The way Alan has structured the site is that the host creates an account and has their own host page, which is linked to existing blogs. “People reading blogs can see ads like ‘speak to me live here’, so directly driving traffic from their site to their host channel. People stumble across the blog and start to listen by clicking through, or people find the schedule and make a note to listen in.” Hosts have a display name and people can IM or Skype hosts with questions.

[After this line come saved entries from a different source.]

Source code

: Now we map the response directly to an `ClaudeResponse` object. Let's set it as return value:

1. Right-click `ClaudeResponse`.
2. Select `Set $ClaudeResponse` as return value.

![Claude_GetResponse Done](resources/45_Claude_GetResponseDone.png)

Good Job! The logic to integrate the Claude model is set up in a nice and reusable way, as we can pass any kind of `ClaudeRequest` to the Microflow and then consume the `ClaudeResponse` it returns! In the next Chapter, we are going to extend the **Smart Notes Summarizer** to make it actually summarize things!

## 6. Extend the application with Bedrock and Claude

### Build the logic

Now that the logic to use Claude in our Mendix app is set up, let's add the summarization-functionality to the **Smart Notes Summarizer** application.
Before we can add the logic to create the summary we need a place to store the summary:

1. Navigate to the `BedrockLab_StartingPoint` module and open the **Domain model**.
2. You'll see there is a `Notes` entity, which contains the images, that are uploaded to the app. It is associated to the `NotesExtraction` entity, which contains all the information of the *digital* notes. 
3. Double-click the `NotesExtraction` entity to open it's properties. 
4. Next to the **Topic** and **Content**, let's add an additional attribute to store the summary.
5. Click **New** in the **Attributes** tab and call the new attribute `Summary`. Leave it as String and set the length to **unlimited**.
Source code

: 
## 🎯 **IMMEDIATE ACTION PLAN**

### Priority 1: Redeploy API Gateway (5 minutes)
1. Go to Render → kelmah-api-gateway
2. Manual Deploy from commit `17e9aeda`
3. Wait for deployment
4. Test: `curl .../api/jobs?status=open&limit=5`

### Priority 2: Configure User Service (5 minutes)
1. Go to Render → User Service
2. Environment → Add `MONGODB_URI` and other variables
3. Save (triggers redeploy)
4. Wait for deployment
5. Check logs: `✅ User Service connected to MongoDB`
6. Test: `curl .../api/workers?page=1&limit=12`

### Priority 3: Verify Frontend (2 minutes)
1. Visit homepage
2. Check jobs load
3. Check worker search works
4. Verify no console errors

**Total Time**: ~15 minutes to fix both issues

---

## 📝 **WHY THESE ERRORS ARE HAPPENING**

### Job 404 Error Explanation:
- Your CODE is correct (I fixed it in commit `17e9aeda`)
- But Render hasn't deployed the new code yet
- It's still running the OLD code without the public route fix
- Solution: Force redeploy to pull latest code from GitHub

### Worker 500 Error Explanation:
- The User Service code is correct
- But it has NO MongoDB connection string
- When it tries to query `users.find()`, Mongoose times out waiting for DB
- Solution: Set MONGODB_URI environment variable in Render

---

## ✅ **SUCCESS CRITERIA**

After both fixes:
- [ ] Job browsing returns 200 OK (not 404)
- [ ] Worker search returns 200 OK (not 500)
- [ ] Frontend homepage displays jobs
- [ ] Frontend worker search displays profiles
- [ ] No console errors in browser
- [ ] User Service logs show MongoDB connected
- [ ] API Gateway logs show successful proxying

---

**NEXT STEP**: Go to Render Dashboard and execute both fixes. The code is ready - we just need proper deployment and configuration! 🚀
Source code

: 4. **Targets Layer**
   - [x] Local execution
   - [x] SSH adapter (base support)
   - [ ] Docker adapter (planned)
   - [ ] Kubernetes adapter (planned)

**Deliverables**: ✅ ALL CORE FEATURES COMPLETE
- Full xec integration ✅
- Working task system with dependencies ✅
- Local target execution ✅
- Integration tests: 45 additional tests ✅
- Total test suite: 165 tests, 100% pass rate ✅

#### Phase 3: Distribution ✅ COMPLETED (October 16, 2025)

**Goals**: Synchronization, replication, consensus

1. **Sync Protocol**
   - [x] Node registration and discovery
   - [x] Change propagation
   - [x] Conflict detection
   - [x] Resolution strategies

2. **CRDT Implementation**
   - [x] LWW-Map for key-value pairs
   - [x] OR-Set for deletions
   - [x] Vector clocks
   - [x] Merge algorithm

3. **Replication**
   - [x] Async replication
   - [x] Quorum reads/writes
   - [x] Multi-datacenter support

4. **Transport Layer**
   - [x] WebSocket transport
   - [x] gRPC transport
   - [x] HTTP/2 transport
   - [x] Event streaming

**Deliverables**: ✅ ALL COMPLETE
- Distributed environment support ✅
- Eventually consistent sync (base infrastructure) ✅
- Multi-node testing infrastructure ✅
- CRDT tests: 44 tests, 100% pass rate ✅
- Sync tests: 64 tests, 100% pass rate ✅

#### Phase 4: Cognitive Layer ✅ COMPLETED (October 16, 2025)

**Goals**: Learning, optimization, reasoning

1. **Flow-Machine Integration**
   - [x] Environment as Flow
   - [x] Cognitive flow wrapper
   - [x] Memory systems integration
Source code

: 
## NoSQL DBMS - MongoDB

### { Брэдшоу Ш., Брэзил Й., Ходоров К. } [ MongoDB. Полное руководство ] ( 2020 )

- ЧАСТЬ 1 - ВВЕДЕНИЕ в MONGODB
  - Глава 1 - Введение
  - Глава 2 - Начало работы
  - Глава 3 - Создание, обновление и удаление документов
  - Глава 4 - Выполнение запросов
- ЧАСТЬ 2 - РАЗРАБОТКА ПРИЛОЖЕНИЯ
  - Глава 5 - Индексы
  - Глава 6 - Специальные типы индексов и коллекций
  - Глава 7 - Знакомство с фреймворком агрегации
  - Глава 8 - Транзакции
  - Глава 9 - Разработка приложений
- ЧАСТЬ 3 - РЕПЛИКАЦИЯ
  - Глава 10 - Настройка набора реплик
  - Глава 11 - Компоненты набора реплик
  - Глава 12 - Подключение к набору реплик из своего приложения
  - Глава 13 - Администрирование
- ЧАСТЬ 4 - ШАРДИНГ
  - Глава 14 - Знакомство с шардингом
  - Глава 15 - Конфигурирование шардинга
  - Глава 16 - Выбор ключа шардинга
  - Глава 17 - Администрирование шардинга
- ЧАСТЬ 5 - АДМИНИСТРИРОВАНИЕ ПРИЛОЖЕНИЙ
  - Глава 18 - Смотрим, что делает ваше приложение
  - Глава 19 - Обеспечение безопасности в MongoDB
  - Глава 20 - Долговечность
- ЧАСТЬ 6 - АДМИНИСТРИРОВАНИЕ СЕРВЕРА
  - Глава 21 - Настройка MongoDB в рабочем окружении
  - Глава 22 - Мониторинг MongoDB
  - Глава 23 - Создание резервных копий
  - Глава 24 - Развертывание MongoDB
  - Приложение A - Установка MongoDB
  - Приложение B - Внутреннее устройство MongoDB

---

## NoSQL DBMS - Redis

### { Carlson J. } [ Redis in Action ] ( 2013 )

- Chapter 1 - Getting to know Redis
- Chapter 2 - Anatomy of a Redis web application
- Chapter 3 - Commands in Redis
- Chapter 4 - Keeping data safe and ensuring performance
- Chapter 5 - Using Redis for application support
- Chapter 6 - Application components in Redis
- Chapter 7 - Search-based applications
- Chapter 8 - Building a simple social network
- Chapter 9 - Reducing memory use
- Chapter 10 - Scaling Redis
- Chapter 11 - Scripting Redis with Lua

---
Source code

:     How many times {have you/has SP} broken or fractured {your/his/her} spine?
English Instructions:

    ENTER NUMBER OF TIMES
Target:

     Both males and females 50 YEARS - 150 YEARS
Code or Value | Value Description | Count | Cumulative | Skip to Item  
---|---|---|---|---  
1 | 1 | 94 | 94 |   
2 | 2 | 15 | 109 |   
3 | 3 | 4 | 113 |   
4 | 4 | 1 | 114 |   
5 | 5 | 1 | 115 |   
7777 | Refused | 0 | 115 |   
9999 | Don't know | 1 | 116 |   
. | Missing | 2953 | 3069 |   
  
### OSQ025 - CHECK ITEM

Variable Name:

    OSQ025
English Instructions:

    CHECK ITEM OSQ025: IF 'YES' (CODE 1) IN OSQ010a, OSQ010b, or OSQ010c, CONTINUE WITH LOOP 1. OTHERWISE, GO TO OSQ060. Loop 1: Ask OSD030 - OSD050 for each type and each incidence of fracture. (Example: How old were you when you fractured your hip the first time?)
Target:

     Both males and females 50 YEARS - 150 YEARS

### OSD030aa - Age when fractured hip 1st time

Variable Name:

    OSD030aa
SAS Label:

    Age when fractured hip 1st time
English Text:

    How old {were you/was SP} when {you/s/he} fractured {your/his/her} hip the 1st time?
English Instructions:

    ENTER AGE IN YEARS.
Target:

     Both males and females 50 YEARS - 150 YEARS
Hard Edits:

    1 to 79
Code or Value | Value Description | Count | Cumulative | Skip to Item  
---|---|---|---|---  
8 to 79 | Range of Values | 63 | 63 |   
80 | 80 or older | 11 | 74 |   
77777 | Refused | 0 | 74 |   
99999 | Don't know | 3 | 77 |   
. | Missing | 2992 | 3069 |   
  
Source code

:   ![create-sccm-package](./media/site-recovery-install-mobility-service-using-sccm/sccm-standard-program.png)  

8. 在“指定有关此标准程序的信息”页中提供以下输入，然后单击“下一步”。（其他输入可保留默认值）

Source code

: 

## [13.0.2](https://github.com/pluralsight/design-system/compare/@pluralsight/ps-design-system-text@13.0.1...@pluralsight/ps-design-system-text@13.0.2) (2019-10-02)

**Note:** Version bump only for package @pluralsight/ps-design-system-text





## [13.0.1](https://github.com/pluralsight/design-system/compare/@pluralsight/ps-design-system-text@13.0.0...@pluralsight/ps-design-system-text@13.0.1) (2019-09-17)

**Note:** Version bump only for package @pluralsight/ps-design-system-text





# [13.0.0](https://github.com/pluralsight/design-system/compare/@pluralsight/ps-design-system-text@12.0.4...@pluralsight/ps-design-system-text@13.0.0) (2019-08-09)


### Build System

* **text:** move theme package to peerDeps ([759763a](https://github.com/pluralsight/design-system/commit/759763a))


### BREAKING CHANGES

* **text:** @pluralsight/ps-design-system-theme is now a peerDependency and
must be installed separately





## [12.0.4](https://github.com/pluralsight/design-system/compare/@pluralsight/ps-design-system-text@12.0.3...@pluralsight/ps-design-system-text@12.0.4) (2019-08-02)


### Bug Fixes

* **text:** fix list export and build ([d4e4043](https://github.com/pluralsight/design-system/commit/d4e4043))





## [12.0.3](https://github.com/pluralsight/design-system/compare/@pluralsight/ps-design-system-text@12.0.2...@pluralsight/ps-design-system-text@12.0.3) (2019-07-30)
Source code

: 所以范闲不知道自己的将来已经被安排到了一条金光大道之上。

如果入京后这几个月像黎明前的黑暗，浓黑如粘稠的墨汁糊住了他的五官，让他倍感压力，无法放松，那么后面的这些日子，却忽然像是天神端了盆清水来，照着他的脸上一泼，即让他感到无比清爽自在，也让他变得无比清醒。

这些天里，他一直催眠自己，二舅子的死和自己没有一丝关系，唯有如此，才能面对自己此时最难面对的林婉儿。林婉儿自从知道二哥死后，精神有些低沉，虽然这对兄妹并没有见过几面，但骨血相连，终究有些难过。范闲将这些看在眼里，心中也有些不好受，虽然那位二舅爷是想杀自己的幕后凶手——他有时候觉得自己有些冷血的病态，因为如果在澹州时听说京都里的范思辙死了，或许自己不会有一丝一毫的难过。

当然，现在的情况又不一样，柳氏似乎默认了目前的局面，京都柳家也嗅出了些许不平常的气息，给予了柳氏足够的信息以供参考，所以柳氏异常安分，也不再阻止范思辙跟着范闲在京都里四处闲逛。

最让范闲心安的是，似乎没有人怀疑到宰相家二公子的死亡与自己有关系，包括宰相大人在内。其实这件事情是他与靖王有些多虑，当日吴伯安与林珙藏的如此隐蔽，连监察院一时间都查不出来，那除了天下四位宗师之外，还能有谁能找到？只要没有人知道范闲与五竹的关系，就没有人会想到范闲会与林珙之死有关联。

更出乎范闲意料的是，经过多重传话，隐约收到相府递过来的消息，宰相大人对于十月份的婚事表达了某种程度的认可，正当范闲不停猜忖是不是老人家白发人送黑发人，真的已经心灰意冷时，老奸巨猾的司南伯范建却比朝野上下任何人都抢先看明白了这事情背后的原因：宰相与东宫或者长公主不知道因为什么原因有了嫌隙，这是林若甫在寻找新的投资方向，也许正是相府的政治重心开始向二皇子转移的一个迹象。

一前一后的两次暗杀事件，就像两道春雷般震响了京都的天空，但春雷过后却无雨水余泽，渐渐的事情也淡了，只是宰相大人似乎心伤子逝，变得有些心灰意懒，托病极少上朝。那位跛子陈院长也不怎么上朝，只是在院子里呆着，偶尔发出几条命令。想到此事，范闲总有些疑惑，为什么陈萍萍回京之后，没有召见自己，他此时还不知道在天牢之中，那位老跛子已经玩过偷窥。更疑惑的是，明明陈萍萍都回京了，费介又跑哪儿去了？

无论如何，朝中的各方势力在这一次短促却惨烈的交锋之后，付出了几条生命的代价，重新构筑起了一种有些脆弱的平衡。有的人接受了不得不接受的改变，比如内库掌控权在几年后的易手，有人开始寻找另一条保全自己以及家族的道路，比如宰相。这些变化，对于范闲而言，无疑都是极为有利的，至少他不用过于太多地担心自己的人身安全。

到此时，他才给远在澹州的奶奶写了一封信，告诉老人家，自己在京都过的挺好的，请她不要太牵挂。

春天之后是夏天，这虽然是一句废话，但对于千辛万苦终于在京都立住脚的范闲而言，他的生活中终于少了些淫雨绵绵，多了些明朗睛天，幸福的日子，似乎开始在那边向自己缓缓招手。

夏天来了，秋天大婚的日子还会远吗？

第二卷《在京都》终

“This is a new level of the social web; a brand new medium; a new space. I believe the interaction between the blogger and listener is an exciting extension of the blogosphere,” Alan says. “I couldn’t decide whether we fitted into the definition of a Web 2.0 company, so I took a definition from Wikipedia and we certainly meet those criteria, yet we’re going much further. I don’t know ... you look at YouTube and MySpace and there’s no live capability. Our platform is – we have all the archiving functions, too. It could well be the start of Web 3.0, but I’ll let others determine that.”
You can have your own blog for free and now your own talk show, but BlogTalkRadio also earns hosts money. Sounds too good to be true? “We share revenue with the host, revenue that’s generated from two places: your page where we advertise, but also on the shows themselves, where we run commercials in certain points during the show,” says Alan. “So, for the first time, it gives the blogger the ability to earn money, which is another element to why we’re more than Web 2.0. Blogs are becoming more professional and ‘full-time’ as each day passes – some bloggers need to be paid.”A new blogosphere
There’s no denying that interactive broadcast appeals to millions of existing bloggers, and plenty more who have yet to sample the blogosphere for themselves, but is anyone really listening? “Last week, we had about 15,000 shows either listened to live or downloaded,” says Alan Levy. “And that number has doubled each week. “In the first week, we had 376 shows already set up, but what’s also incredible is that they originated from 17 countries: US, Canada, France, Spain, Germany, UK, Belgium, Japan, Korea, Chad, Argentina, Swaziland, Mexico, Turkey, Mauritius and Chile. From all of these, we’ve had completely different genres, from fitness to ancient history, from politics to divorce advice.” So, all walks of life can broadcast blogs, but what about legal issues? After all, hosts and callers are subject to libel laws. “We indicate in our terms and conditions that the content and the views expressed are theirs,” says Alan. “We’re using the web to facilitate this. People are viewing this as a medium to discuss their own points of view, so we’re not going edit what they say.”
With competitor services on the horizon, only time will tell if Alan’s headed for America’s rich-list, but he’s convinced that BTR’s business model is head and shoulders above the rest. “Services such as TalkShoe and Radio Handi are nice sites, but you have to download software. BlogTalkRadio is like Blogger for talkers. It’s web-based, requires no installation and you don’t have to be a member to listen. That’s why we’ll get hits,” he says. “It might be more Z-listers than A-listers now, but we’re hoping that A-listers will come, and their own shows will be bigger than today’s podcasts.” The current blogosphere is full of clutter. It’s hard to differentiate yourself, and templates look the same, but Alan sees BTR as a way for even the most obscure blog to connect with its visitors: “Here, it’s as personal as your own views, your voice and ability. Also, if you don’t continue to blog every day, you get stale, but now we have live user-generated content. What’s fresher than that?”